Among the dead man's effects was a note scrawled on the inner side of a cigar pack. It was blood-soaked and much of it was obscured. However, I recorded the following paragraph:

“. . . I have reached the conclusion that the Second Coming would have no real impact on our society. It would simply be absorbed and exploited by our economic system (even I was tempted to use the C. as a springboard to wealth and power). Our society gives its economy priority over health, love, truth, beauty, sex and salvation; over life itself. Whatsoever is given precedence over life will
take
precedence over life, and will end in eliminating life. Since economics, at its most abstract level,
is
the religion of our people, no noneconomic happening, not even one as potentially spectacular as the Second Coming, can radically alter the souls of our people. Therefore, I have temporarily abandoned my dream in order to help fulfill the dream of Z. Meanwhile, Marx, I can only hope with all my baggy heart, that the white magic of A.—and of others like her—will in time ace out the black magic of . . .” (rest illegible).

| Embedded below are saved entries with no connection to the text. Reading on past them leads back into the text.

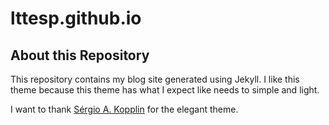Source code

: # lttesp.github.io

## About this Repository

This repository contains my blog site generated using Jekyll.
I like this theme because this theme has what I expect like needs to simple and light.

I want to thank [Sérgio A. Kopplin](https://github.com/sergiokopplin) for the elegant theme.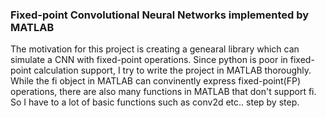 ### Fixed-point Convolutional Neural Networks implemented by MATLAB

The motivation for this project is creating a genearal library which can simulate a CNN with fixed-point operations. Since python is poor in fixed-point calculation support, I try to write the project in MATLAB thoroughly. While the fi object in MATLAB can convinently express fixed-point(FP) operations, there are also many functions in MATLAB that don't support fi. So I have to a lot of basic functions such as conv2d etc.. step by step.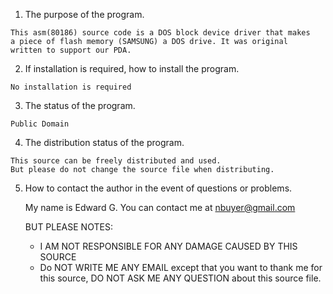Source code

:   1. The purpose of the program.
  
  	This asm(80186) source code is a DOS block device driver that makes
  	a piece of flash memory (SAMSUNG) a DOS drive. It was original
  	written to support our PDA.
  	
  2. If installation is required, how to install the program.
  	
  	No installation is required
  	
  3. The status of the program.
  	
  	Public Domain
  	
  4. The distribution status of the program.

	This source can be freely distributed and used.
	But please do not change the source file when distributing.
     
  5. How to contact the author in the event of questions or problems.
    
     	My name is Edward G.
     	You can contact me at nbuyer@gmail.com
     
     	BUT PLEASE NOTES: 
     
     	* I AM NOT RESPONSIBLE FOR ANY DAMAGE CAUSED BY THIS SOURCE
     	* Do NOT WRITE ME ANY EMAIL except that you want to thank me for this
	  source, DO NOT ASK ME ANY QUESTION about this source file.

These are the words of an atheistic Communist or of a madman. In my opinion, he was both.

At any rate, permission to shoot down the Icarus XC was granted at 0500 hours by Admiral Stacy Horowitz, Commander, Third Naval District. Shortly after our interceptors were airborne, however, the order was rescinded by the White House. No explanation was offered. Our aircraft were called back and I was ordered to let the balloon proceed without interference. I was ordered further to desist from radio or television contact with the balloon. Later, personnel of the Central Intelligence Agency dismantled our transmitters.

At this time, the Icarus XC is at approximately 70,000 feet. It will travel to well over twice that altitude. The gondola, fully pressurized, is equipped with a self-contained oxygen supply; enough oxygen is aboard to keep three persons alive for a week. However, the illicit passengers will not live for a week. They will perish after less than 24 hours from the effects of solar radiation. Acute dehydration will reduce their bodies to almost nothingness and they will decompose at an accelerated rate. By the time next month when the balloon begins to lose altitude and subsequently to disintegrate, only their bones will remain, and should the balloon stay aloft long enough, even the bones will turn to dust. The gondola will be nearly as empty as if it never contained life at all.